Look for the string "Michael" in the data below, and copy each line that holds it.

#### [RECORDS PROVIDED]
========
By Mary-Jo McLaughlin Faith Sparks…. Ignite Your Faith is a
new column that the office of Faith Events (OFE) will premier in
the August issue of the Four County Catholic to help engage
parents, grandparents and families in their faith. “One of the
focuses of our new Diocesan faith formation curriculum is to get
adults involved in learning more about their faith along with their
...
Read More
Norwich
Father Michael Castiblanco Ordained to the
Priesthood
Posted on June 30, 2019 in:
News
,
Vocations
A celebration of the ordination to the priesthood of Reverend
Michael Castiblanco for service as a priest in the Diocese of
========
#### [ANSWER TO THIS PROBLEM]
Father Michael Castiblanco Ordained to the
Michael Castiblanco for service as a priest in the Diocese of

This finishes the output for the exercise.